As is conducive to my quarter century crisis I signed up for the Semi-Marathon de Paris. The training runs have been a great way for me to get to know the city, particularly Canal St Martin that runs through the 11e to Parc de la Villette. Running has also allowed me to observe Parisians footpath etiquette, one particularly amusing incident involved a mother with a pushchair who was kindly keeping out of the way of passers-by until she caught me approaching to which she reacted by turning a full 90 degrees across the footpath so I had to run onto oncoming traffic to avoid her wee baby.

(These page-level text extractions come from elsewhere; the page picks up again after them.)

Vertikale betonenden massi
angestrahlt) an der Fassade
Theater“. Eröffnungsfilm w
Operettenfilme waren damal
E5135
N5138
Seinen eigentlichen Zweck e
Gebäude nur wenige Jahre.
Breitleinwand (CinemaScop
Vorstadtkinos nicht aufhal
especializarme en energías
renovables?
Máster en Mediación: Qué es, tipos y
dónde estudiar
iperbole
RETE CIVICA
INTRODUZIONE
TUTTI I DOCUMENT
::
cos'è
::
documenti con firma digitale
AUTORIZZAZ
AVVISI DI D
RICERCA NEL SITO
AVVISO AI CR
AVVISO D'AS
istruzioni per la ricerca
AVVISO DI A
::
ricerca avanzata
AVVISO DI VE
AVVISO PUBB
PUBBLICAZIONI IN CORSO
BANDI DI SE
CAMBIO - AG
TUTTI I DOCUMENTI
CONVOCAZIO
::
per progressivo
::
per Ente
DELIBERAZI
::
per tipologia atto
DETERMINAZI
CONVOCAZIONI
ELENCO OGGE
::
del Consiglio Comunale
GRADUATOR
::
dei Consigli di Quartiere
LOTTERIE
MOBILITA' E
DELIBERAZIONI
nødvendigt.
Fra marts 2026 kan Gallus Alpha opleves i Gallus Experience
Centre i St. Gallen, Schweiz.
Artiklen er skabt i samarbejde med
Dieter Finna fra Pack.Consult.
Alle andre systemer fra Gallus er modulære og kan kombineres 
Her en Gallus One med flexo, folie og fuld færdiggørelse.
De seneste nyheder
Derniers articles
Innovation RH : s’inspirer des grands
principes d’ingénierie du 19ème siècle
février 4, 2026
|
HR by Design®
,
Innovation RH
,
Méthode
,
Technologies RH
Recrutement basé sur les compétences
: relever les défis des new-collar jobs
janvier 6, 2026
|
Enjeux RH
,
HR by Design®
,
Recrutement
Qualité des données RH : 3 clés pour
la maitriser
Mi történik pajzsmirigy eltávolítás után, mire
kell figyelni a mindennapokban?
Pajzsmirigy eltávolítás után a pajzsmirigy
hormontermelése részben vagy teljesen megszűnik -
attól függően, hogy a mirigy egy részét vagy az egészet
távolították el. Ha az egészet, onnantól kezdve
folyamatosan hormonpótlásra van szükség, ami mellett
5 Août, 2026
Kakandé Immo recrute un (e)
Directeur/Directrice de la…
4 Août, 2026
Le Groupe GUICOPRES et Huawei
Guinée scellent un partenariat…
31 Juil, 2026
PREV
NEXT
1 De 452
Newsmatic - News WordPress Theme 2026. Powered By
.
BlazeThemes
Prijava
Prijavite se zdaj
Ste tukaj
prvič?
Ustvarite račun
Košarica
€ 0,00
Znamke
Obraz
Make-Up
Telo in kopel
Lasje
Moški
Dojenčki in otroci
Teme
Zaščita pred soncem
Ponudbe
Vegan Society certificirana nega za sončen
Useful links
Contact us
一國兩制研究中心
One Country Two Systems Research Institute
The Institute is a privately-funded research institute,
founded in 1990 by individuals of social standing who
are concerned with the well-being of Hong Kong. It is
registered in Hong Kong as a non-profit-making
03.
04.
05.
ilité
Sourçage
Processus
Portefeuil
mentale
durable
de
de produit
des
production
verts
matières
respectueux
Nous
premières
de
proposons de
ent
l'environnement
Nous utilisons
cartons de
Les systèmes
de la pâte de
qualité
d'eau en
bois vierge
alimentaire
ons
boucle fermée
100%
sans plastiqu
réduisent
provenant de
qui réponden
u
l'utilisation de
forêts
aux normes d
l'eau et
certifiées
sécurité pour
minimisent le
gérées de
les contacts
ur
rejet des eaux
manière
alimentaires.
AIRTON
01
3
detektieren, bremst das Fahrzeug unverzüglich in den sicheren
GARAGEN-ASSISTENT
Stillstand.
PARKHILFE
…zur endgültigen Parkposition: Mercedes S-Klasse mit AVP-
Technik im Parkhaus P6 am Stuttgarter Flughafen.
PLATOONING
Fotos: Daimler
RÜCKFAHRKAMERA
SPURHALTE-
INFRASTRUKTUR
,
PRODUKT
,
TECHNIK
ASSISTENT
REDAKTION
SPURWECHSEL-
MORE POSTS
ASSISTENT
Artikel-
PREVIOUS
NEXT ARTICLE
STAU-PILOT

OSCAR WILDE has been a long time favourite wordsmith of mine. The first quote of his that I heard was “The first duty in life is to assume a pose, what the second is, no one has yet discovered”. Being a fan of his I was eager to visit his tomb at Père Lachaise and I decided to do this on one of my runs. I approached the gates and walked past the guards and using my iPhone’s GPS I was able to quickly locate his tomb. As I was standing there phone in hand, ready to take a picture, a car pulled up next to me and I was told that it was “interdit” to be in the cemetry wearing running gear and that he had the police telling me to leave! Ah…. OK. So if you would like to visit Oscar’s tomb, assume a different pose to the one I did.